- _EXERCISE DESCRIPTION_
Which lines in the records below contain the word "systemctl"? Copy each one.

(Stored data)
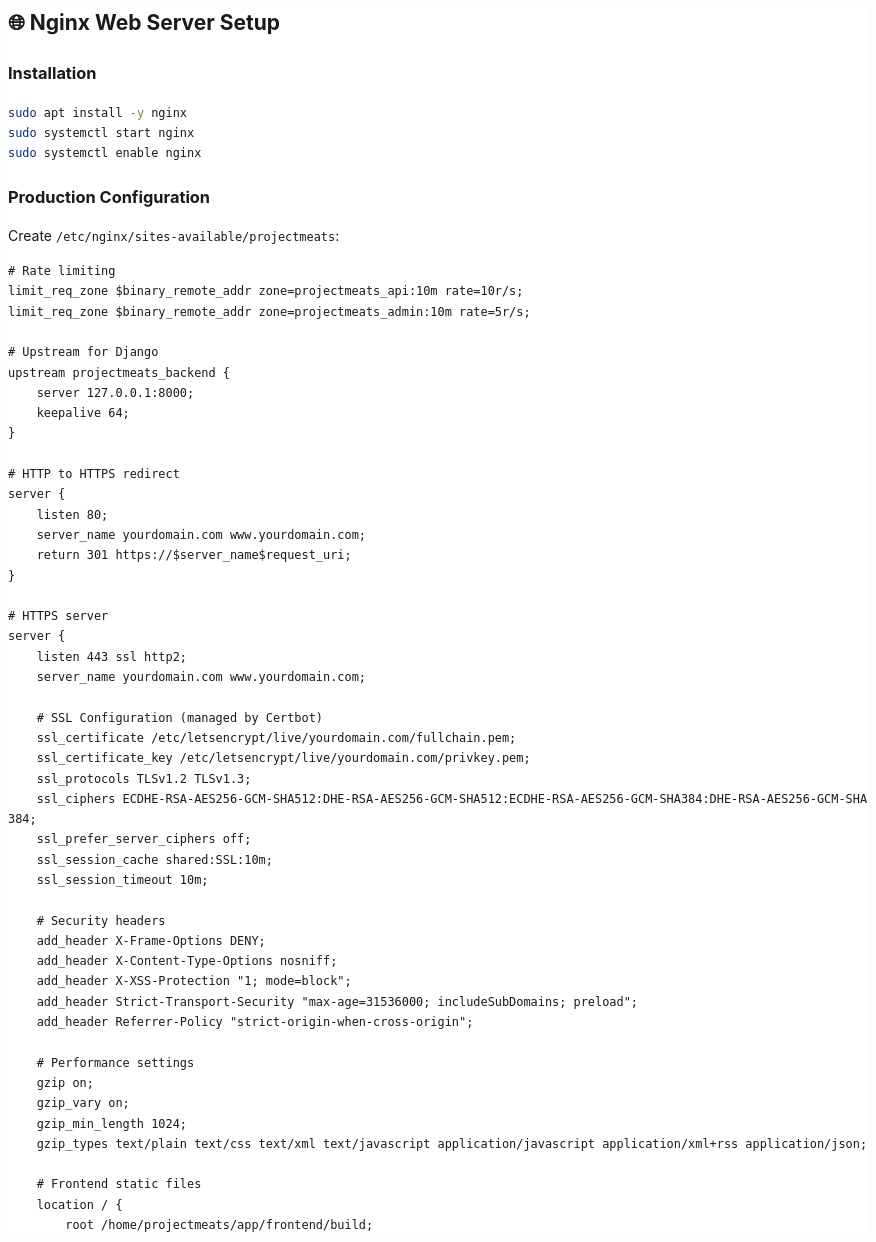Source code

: ## 🌐 Nginx Web Server Setup

### Installation

```bash
sudo apt install -y nginx
sudo systemctl start nginx
sudo systemctl enable nginx
```

### Production Configuration

Create `/etc/nginx/sites-available/projectmeats`:

```nginx
# Rate limiting
limit_req_zone $binary_remote_addr zone=projectmeats_api:10m rate=10r/s;
limit_req_zone $binary_remote_addr zone=projectmeats_admin:10m rate=5r/s;

# Upstream for Django
upstream projectmeats_backend {
    server 127.0.0.1:8000;
    keepalive 64;
}

# HTTP to HTTPS redirect
server {
    listen 80;
    server_name yourdomain.com www.yourdomain.com;
    return 301 https://$server_name$request_uri;
}

# HTTPS server
server {
    listen 443 ssl http2;
    server_name yourdomain.com www.yourdomain.com;

    # SSL Configuration (managed by Certbot)
    ssl_certificate /etc/letsencrypt/live/yourdomain.com/fullchain.pem;
    ssl_certificate_key /etc/letsencrypt/live/yourdomain.com/privkey.pem;
    ssl_protocols TLSv1.2 TLSv1.3;
    ssl_ciphers ECDHE-RSA-AES256-GCM-SHA512:DHE-RSA-AES256-GCM-SHA512:ECDHE-RSA-AES256-GCM-SHA384:DHE-RSA-AES256-GCM-SHA384;
    ssl_prefer_server_ciphers off;
    ssl_session_cache shared:SSL:10m;
    ssl_session_timeout 10m;

    # Security headers
    add_header X-Frame-Options DENY;
    add_header X-Content-Type-Options nosniff;
    add_header X-XSS-Protection "1; mode=block";
    add_header Strict-Transport-Security "max-age=31536000; includeSubDomains; preload";
    add_header Referrer-Policy "strict-origin-when-cross-origin";

    # Performance settings
    gzip on;
    gzip_vary on;
    gzip_min_length 1024;
    gzip_types text/plain text/css text/xml text/javascript application/javascript application/xml+rss application/json;

    # Frontend static files
    location / {
        root /home/projectmeats/app/frontend/build;
```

- _TASK ANSWER_
sudo systemctl start nginx
sudo systemctl enable nginx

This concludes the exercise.